I have the following code:
df.groupby(["id", "year"], as_index=False).agg({"brand":"first", "color":"first"})
However, I have some values that are NaN. I want to select the first value that is not NaN.
Suppose my dataframe looks like this:
id | year | brand | color |
---|---|---|---|
001 | 2010 | NaN | Blue |
001 | 2010 | Audi | NaN |
001 | 2010 | Audo | Blue |
001 | 2011 | Bmw | NaN |
001 | 2011 | NaN | NaN |
001 | 2012 | BMW | Green |
002 | 2010 | Tesla | White |
I want to find all unique combinations of id and year,i.e. df.groupby(["id", "year"])
and then find the first non-NaN value. The motivation behind this is that a have a large and messy data set with many missing values and many typos. In the example table I also simulated a typo. Note that it is irrelevant whether the typo is first and gets chosen, as long as I keep track of the data per combination of id and year. Typos are a completely separate problem for now.

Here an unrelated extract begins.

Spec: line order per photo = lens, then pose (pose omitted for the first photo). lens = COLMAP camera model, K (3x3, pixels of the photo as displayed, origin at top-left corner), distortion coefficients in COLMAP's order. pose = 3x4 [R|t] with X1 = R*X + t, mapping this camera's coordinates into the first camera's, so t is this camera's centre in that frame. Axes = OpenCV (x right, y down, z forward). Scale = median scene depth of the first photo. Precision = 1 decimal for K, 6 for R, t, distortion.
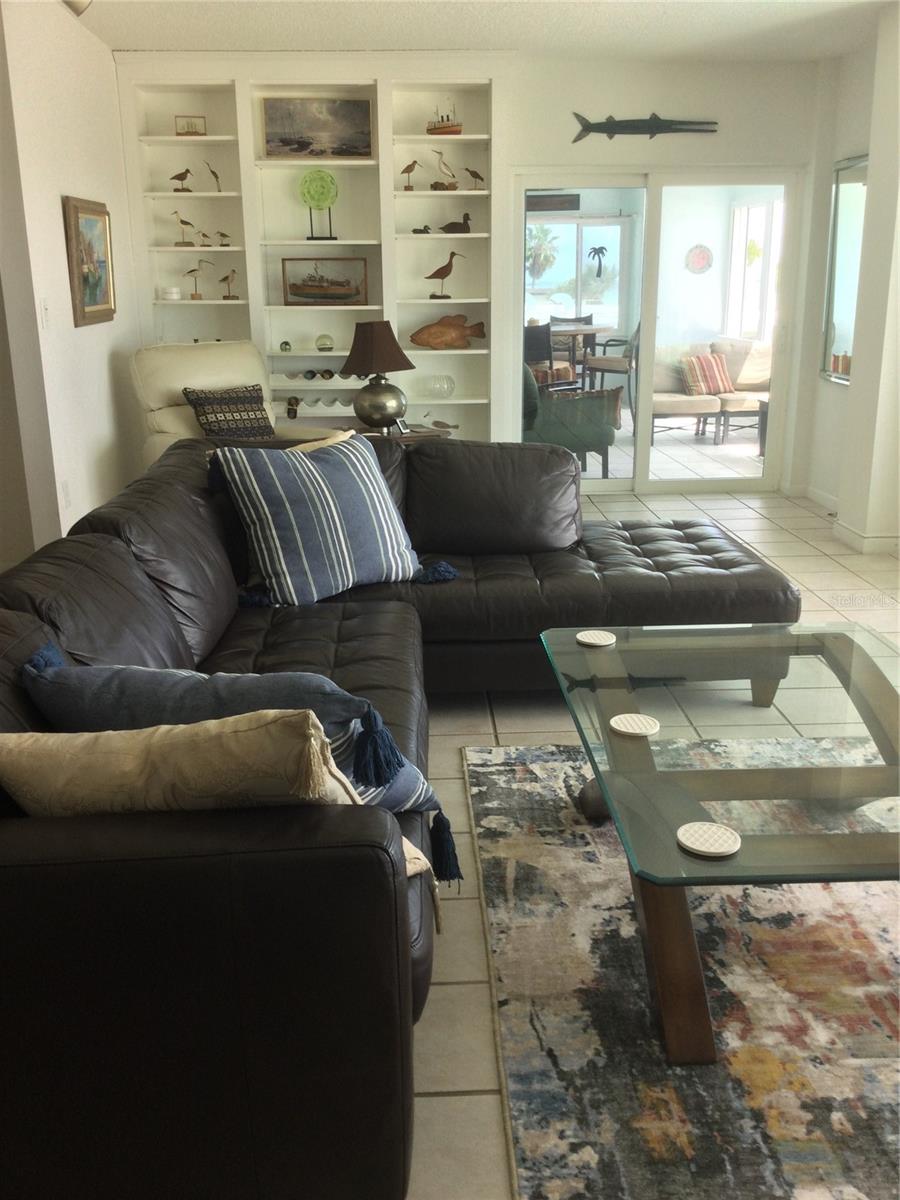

The desired output would be:
id | year | brand | color |
---|---|---|---|
001 | 2010 | Audi | Blue |
001 | 2011 | BMW | NaN |
001 | 2012 | BMW | Green |
002 | 2010 | Tesla | White |
This approach will produce the below output.
df1 = df.groupby(['id', 'year']).agg({
'brand': lambda x: x.dropna().iloc[0] if x.dropna().any() else np.nan,
'color': lambda x: x.dropna().iloc[0] if x.dropna().any() else np.nan,
}).reset_index()
print(df1)
Using a costume function:
def get_first_non_nan(x):
return x.dropna().iloc[0] if x.dropna().any() else np.nan
df1 = df.groupby(['id', 'year']).agg({
'brand': get_first_non_nan,
'color': get_first_non_nan,
}).reset_index()
print(df1)
id year brand color
0 001 2010 Audi Blue
1 001 2011 Bmw NaN
2 001 2012 BMW Green
3 002 2010 Tesla White